Don’t Get In Line For Those Samsung Foldable Phones Just Yet [Opinion]

Person showing off a folding tablet.
Miquel Benitez / Getty Images

Once again, the tantalizing prospect of folding phones that turn into tablets has been wafted in front of us by Samsung executives. The Verge has DJ Koh, CEO of Samsung’s mobile division, suggesting that they are working to deliver a tablet that folds into a phone and can fit into a pocket. What he did not provide is any kind of timeframe for such a device.

“When we deliver a foldable phone, it has to be really meaningful to our customer,” Koh told CNET yesterday, “If the user experience is not up to my standard, I don’t want to deliver those kind of products.” Although he expected the hybrid device to initially find a niche market, he said that he believed it would expand, and that “we do need a foldable phone.”
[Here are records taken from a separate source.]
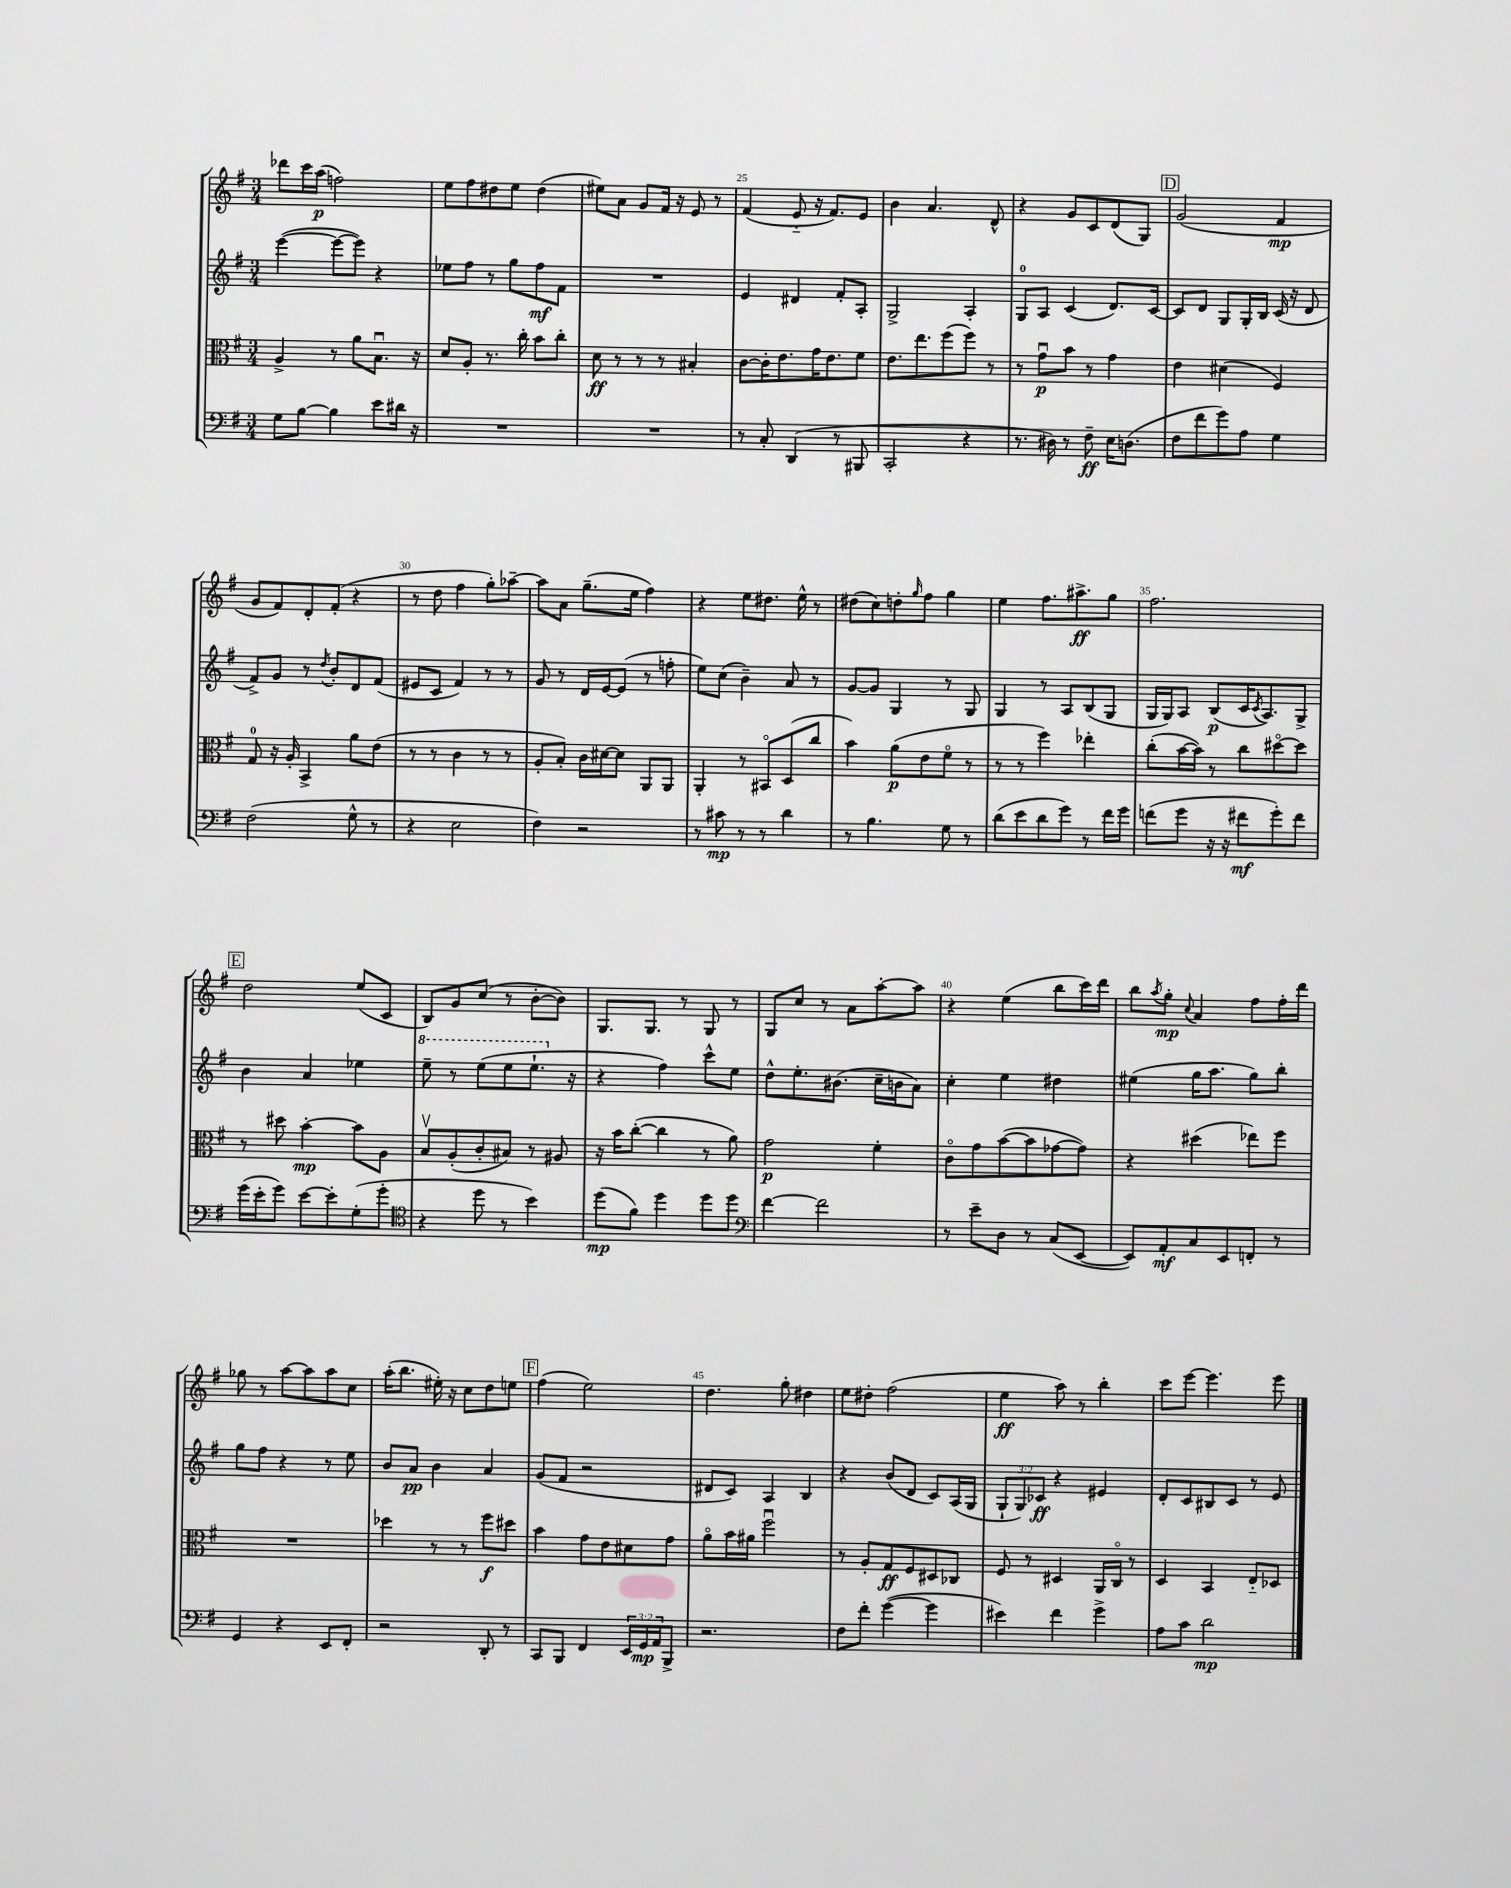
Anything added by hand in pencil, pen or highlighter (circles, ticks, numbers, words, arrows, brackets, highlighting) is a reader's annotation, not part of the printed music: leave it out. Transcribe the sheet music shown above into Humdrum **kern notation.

**kern	**kern	**kern	**kern
*staff4	*staff3	*staff2	*staff1
*clefF4	*clefC3	*clefG2	*clefG2
*k[f#]	*k[f#]	*k[f#]	*k[f#]
*M3/4	*M3/4	*M3/4	*M3/4
8G\L	4A^/	([4eee\	8ddd-\L
[8B\J	.	.	16ccc\L
.	.	.	(16aa\JJ
4B\]	8r	8eee\_L	2ff\)
.	8a\L	8eee\]J)	.
8e\L	8.Bu\J	4r	.
16d#\Jk	.	.	.
16r	16r	.	.
=	=	=	=
2.r	8d/L	8ee-\L	8ee\L
.	8A'/J	8ff#\J	8ff#\
.	8.r	8r	8dd#\
.	.	8gg\L	8ee\J
.	16cc'\	.	.
.	8b\L	8ff#\	(4dd#\
.	8cc'\J	8f#\J	.
=	=	=	=
2.r	8d\	2.r	8ee#\L)
.	8r	.	8a\J
.	8r	.	8g/L
.	8r	.	16f#/Jk
.	.	.	16r
.	4B#'/	.	8e/
.	.	.	8r
=	=	=	=
8r	[8c\L	4e/	(4f#/
8C'/	16c'\]K	.	.
.	8.e\	.	.
(4DD/	.	4d#/	8e'~/
.	16g\K	.	16r
.	8.e\	.	8.f#/L)
8r	.	8f#'/L	.
8BBB#/	8f#\J	8A'/J	8e/J
=	=	=	=
2CC'/	8.e\L	2G^/	4b\
.	8.ee\	.	.
.	.	.	4.a/
.	(8ff#\	.	.
4r	8ff#\J)	4A'/	.
.	8r	.	8d^^/
=	=	=	=
8.r	8r	8G/L	4r
.	8gu\L	8A/J	.
16D#\)	.	.	.
8r	8b\J	(4c/	8g/L
8F#~\	8r	.	8c/
16E\LK	4g\	8.d/L)	(8d/
(8.D\J	.	.	.
.	.	.	8G/J)
.	.	[16c/Jk	.
=	=	=	=
8F#\L	4e\	8c/]L	(2g/
8f#\	.	8d/J	.
8g\)	(4d#\	8G/L	.
8A\J	.	16G'/L	.
.	.	16B/JJ	.
4G\	4F#/)	(16c/	4f#/
.	.	16r	.
.	.	8d/	.
=	=	=	=
(2F#\	8G/	8f#^/L)	8g/L
.	16r	8g/J	8f#/)
.	16A'/	.	.
.	4BB^/	8r	8d'/
.	.	8qdd/	.
.	.	8b'/L	(8f#'/J
8G^^\	8a\L	8d/	4r
8r	(8e\J	(8f#/J	.
=	=	=	=
4r	8r	8e#/L	8r
.	8r	8c/J	8dd\
2E\	4c\	4f#/)	4ff#\
.	8r	8r	8gg'\L)
.	8r	8r	[8aa-~\J
=	=	=	=
4F#\)	8A'/L	8g/	8aa-\]L
.	8B'/J)	8r	8a\J
2r	16c\LL	16d/LL	(8.gg~\L
.	[16d#\J	[16e/J	.
.	8d#\]J	(8e/]J	.
.	.	.	16ee\Jk
.	8AA/L	8r	4ff#\)
.	8AA/J	8ff'\	.
=	=	=	=
8r	4AA'/	8ee\L)	4r
8c#\	.	(8cc\J	.
8r	8r	4b~\)	8ee\L
8r	8BB#o/L	.	8.dd#\J
4d\	(8D/	8a/	.
.	.	.	16ee^^\
.	8cc/J	8r	8r
=	=	=	=
8r	4b\)	[8g/L	(8dd#\L
4.B\	.	8g/]J	8cc\)
.	(8a\L	4G/	8dd'\
.	.	.	16qqgg/
.	8e\	.	8ff#\J
8G\	8f#o\J	8r	4gg\
8r	8r	8G/	.
=	=	=	=
(8d\L	8r	4G/	4ee\
8e\	8r	.	.
8d\	4ff#\)	8r	8.ff#\L
8g\J)	.	8A/L	.
.	.	.	8.aa#^\
8r	4ee-'\	(8B/	.
16f#\LL	.	8G/J	8gg\J
16g\JJ	.	.	.
=	=	=	=
(8f\L	(8cc'\L	16G/LL	2.ff#\
.	.	16G/J)	.
8g\J	[16b\L	8A/J	.
.	16b\]JJ)	.	.
16r	8r	(8B/L	.
16r	.	.	.
8f#\L	8cc\L	16c/K	.
.	.	8qc/	.
.	.	8.A/)	.
8g'\)	[8dd#o\	.	.
8f#\J	8dd#\]J	8G^/J	.
=	=	=	=
(16g\LL	8r	4b\	2dd\
16e'\J	.	.	.
8g\J)	8dd#\	.	.
[8e\L	[4b'\	4a/	.
8e'\]	.	.	.
(8G'\	8b\]L	4ee-\	(8ee/L
8g'\J	8A\J	.	8c/J
=	=	=	=
*clefC4	*	*	*
4r	8Bv/L	8eee~\	8B/L)
.	(8A'/	8r	8g/
8dd\	8c'/	(8eee\L	(8cc/J
8r	8B#/J)	8eee\	8r
4b\)	8r	8.eee`\J	[8b'\L
.	8A#/	.	8b\]J)
.	.	16r	.
=	=	=	=
(8dd\L	16r	4r	8.G/L
.	16b\LK	.	.
8f#\J)	([8cc'\J	.	.
.	.	.	8.G/J
4dd\	4cc\]	4ff#\)	.
.	.	.	8r
8dd\L	8r	8ccc^^\L	8G/
8dd\J	8a\)	8ee\J	8r
=	=	=	=
*clefF4	*	*	*
[4f#\	2g\	8dd^^\L	8G/L
.	.	8.ee'\	8cc/J
2f#\]	.	.	8r
.	.	(8.b#\J	.
.	.	.	8a\L
.	4f#'\	16cc~\LL	[8aa'\
.	.	16b\J	.
.	.	8a\J)	8aa\]J
=	=	=	=
8r	8co\L	4cc'\	4r
8e~\L	8g\	.	.
8D\J	([8b\	4ee\	(4ee\
8r	8b\]	.	.
(8C/L	[8g-\	4dd#\	8bb\L
[8EE/J	8g-\]J)	.	16ccc\L)
.	.	.	16ddd\JJ
=	=	=	=
8EE/]L)	4r	(4ee#\	8bb\L
.	.	.	8qaa/
8AA'/	.	.	8gg'\J
.	.	.	8qqcc/
8C/	(4dd#\	16gg\LK	4a/
.	.	8.aa\J	.
8EE/	.	.	.
8FF'/J	8ee-\L)	8gg\L)	8ff#\L
8r	8ff#\J	8bb'\J	16ff#'\L
.	.	.	16ddd\JJ
=	=	=	=
4GG/	2.r	8gg\L	8gg-\
.	.	8ff#\J	8r
4r	.	4r	[8aa\L
.	.	.	8aa\]
8EE/L	.	8r	8aa\
8FF#'/J	.	8ee\	8cc\J
=	=	=	=
2r	4dd-\	8b/L	(16aa'\LK
.	.	.	8.bb\J
.	.	8a/J	.
.	8r	4b\	16ee#'\)
.	.	.	16r
.	8r	.	8cc\L
8DD'/	8ff#\L	4a/	8dd\
8r	8dd#\J	.	8ee\J
=	=	=	=
8CC/L	4b\	(8g/L	(4ff#\
8BBB/J	.	8f#/J	.
4FF#/	8g\L	2r	2ee\)
.	8e\	.	.
24EE/LL	8d#\	.	.
24GG/	.	.	.
24AA/J	.	.	.
8BBB^/J	8g\J	.	.
=	=	=	=
2.r	8ao\L	8d#/L	4.dd\
.	16b\L	8c/J)	.
.	16a#\JJ	.	.
.	2ff#u\	4A/	.
.	.	.	8gg'\
.	.	4B/	4dd#\
=	=	=	=
8F#\L	8r	4r	8ee\L
8f#'\J	8A'/L	.	8dd#'\J
([4g\	8G/	(8b/L	(2ff#\
.	8F#/	8d/J	.
4g\]	8D#/	8c/L)	.
.	8C-/J	(16A/L	.
.	.	16G/JJ	.
=	=	=	=
4e#\)	8F#/	12G`/L	4ee\
.	.	12G/)	.
.	8r	.	.
.	.	12c-/J	.
4f#\	4D#/	4r	8aa\)
.	.	.	8r
4g^\	16AA/LL	4e#/	4bb'\
.	16Co/JJ	.	.
.	8r	.	.
=	=	=	=
8A\L	4D/	8d'/L	8ccc\L
8c\J	.	8c/	[8eee\J
2d\	4BB/	8B#/	4.eee\]
.	.	8c/J	.
.	8E'~/L	8r	.
.	8D-/J	8e/	8eee\
==	==	==	==
*-	*-	*-	*-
Note that he is not talking about any breakthroughs or imminent releases. Samsung is still in the same research and development phase that they have been in for years. This idea has been floated every year — with hints of a possible release the following year. But the technology simply has not caught up with the vision.

There have been cringe-worthy concept videos and unappealing prototypes. But so far, there has been little reason to believe that such a device is on the immediate horizon.

Huawei booth at trade show
  David Becker / Getty Images

Samsung is not the only company working on a foldable phone. Huawei is making noises about releasing a folding tablet before Samsung does. They have even demonstrated prototypes at trade shows. Lenovo and Xiaomi are also in the race. But it is not clear that any company has solved the numerous challenges posed by such a device.

These early displays are plastic, which is highly prone to scratching. They will be thick when used as a phone, with a minimum of twice the dimensional thickness of tablet mode. If they don’t fold perfectly flat, that thickness could be a little more substantial. There is also the question of finding room for a sufficiently large battery.

Beyond the hardware, the bigger challenge is software. These devices will have to modify Android to smoothly switch between modes. None of the companies in question are best known for their software prowess, primarily being regarded as hardware focused operations.

Once the product is ready, there is a matter of the market. Apple has no problem selling both high end smartphones and tablets. Android manufacturers have not had that luxury. It is not clear that Android users are clamoring for tablet experiences from a phone.

These new products will add a lot of cost and complexity, something that average users often tend to avoid when possible. In geek culture, foldable phones represent something exciting and futuristic. But everything that we have seen so far suggests that we are still not particularly close to launch. Perhaps 2019 will tell a different story for consumers looking to add a foldable phone to their technological holdings.